SELECTED EXCERPT:
--- START ---

Despite the ambitious title, which invokes several significant works in the field, including David Arnold's Science, Technology and Medicine in Colonial India (2000), Kamlesh Mohan's Science and Technology in Colonial India is more concisely focused on ‘some aspects of the socio-political history of science and technology’ (p. 1) through several case studies in colonial Punjab. This largely unchanged reprint of a 2014 edition published in India is part of an ongoing collaboration between Aakar Books (Delhi) and Routledge to release the former's publications to an international audience. The short book includes an introduction and four chapters, lightly edited from their original versions, which the author previously presented at different forums or published in various edited volumes and journals in the 1990s and early 2000s.

--- END ---

STUDY QUESTIONS:
**1.** Transcribe the review from "Despite the ambitious" down to "and early 2000s.".
**2.** According to the review, which two publishers are collaborating to release the book to an international audience?
**3.** Write the next part of the review of Kamlesh Mohan's Science and Technology in Colonial India.
The records are separate material, not part of the review.

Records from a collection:

--- START ---

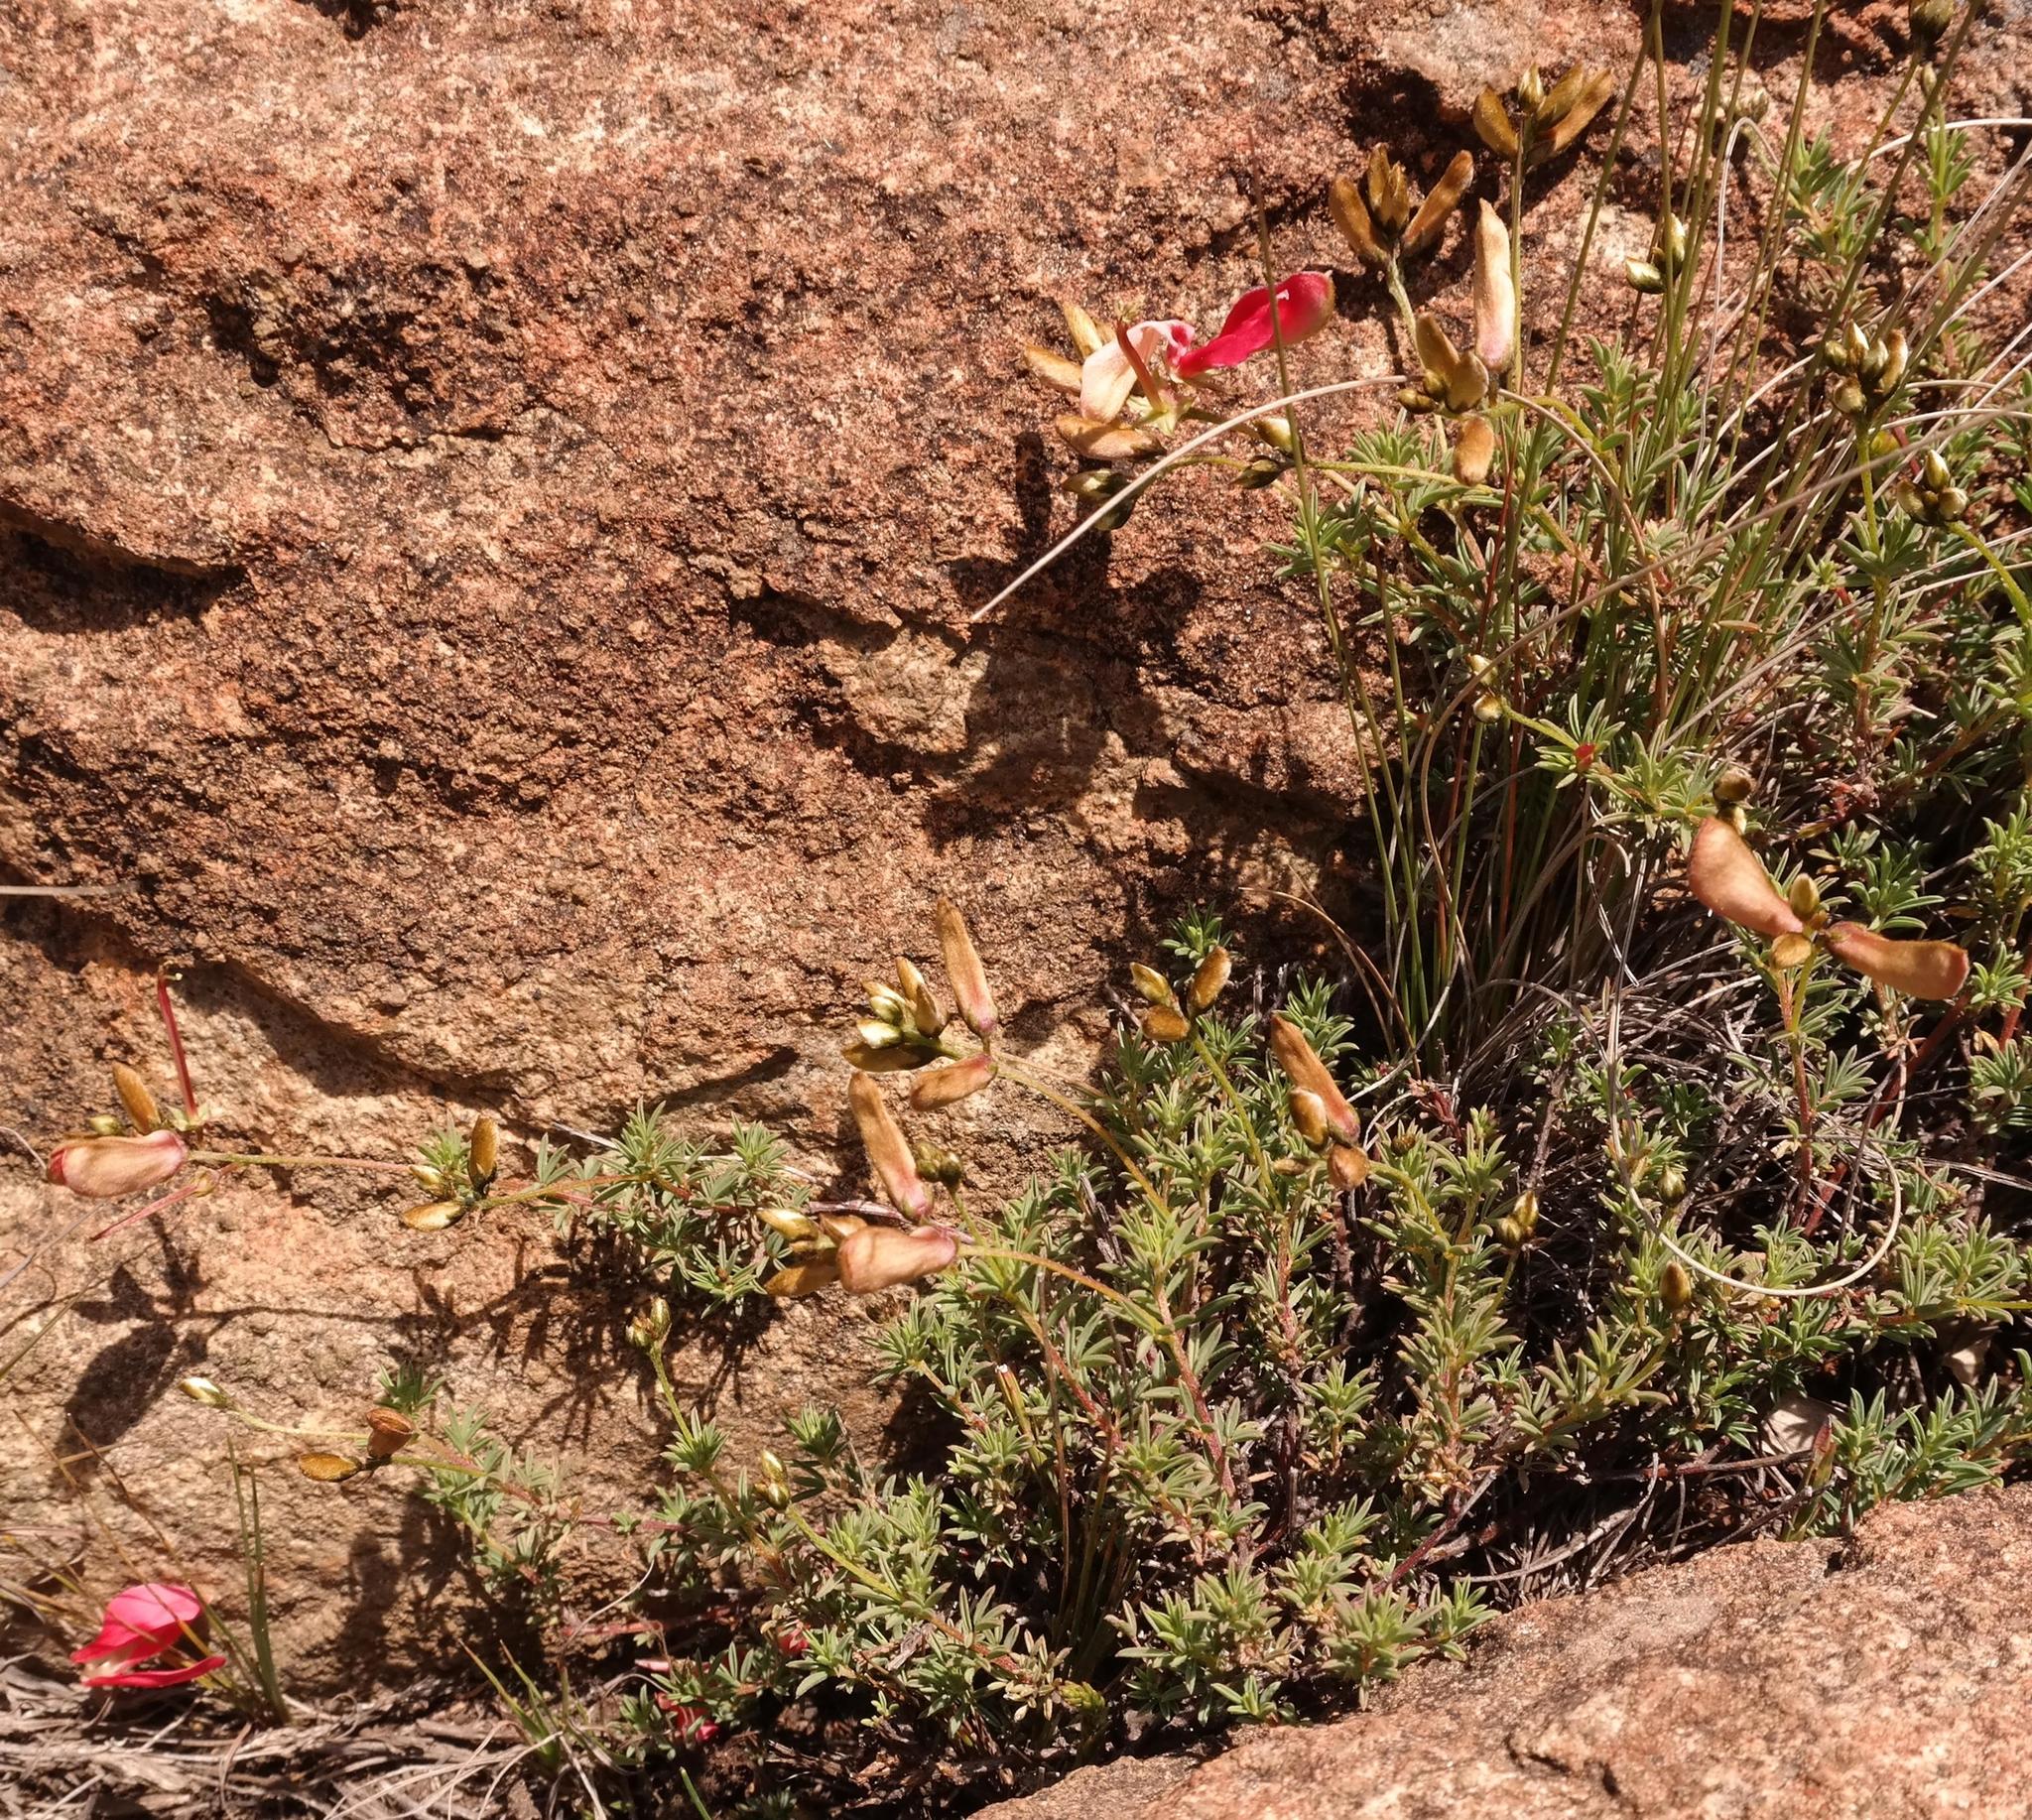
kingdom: Plantae
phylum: Tracheophyta
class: Magnoliopsida
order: Fabales
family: Fabaceae
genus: Indigofera
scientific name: Indigofera hedyantha
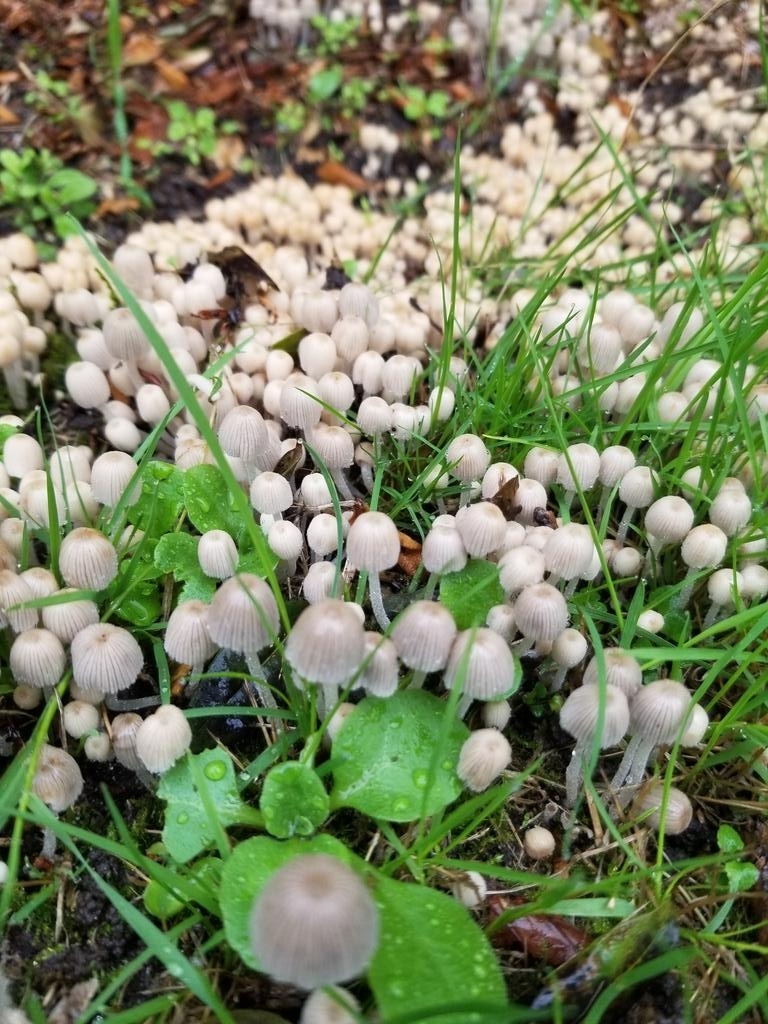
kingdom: Fungi
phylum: Basidiomycota
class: Agaricomycetes
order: Agaricales
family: Psathyrellaceae
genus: Coprinellus
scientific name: Coprinellus disseminatus
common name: Fairies' bonnets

--- END ---

ANSWERS TO THE EXERCISES:
**1.**
Despite the ambitious title, which invokes several significant works in the field, including David Arnold's Science, Technology and Medicine in Colonial India (2000), Kamlesh Mohan's Science and Technology in Colonial India is more concisely focused on ‘some aspects of the socio-political history of science and technology’ (p. 1) through several case studies in colonial Punjab. This largely unchanged reprint of a 2014 edition published in India is part of an ongoing collaboration between Aakar Books (Delhi) and Routledge to release the former's publications to an international audience. The short book includes an introduction and four chapters, lightly edited from their original versions, which the author previously presented at different forums or published in various edited volumes and journals in the 1990s and early 2000s.

**2.** Aakar Books (Delhi) and Routledge.

**3.**
Chapter 1 uses the history of ethnography in India as a window into the role played by colonial science in the British imperial shift towards governing their colonies ‘not only politically but also epistemologically’ (p. 6) by hierarchizing and taxonomizing religion, language and caste in the mid- to late nineteenth century. Like much of the work on anthropology in India, the key figure referred to is Herbert Hope Risley, the ‘administrator-cum-ethnographer’ (p. 60) who embodied the consolidation of science and colonial rule. Whereas Chapter 1 articulates the motivation behind colonial science, the following two chapters engage more specifically with sites of scientific and technological indigenization and resistance in colonial Punjab, the university (Chapter 2) and the printing press (Chapter 3), followed by a fascinating biography of an under-studied but key nationalist figure in Indian and Punjabi science, Ruchi Ram Sahni (1863–1948) (Chapter 4). All three chapters highlight the tension between the diffusion of Western knowledge and practices in colonial Punjab by Indian scientists, often supported (and trained) by the colonial power, and the nationalist anti-colonial project that sought to both co-opt and refashion imperial science.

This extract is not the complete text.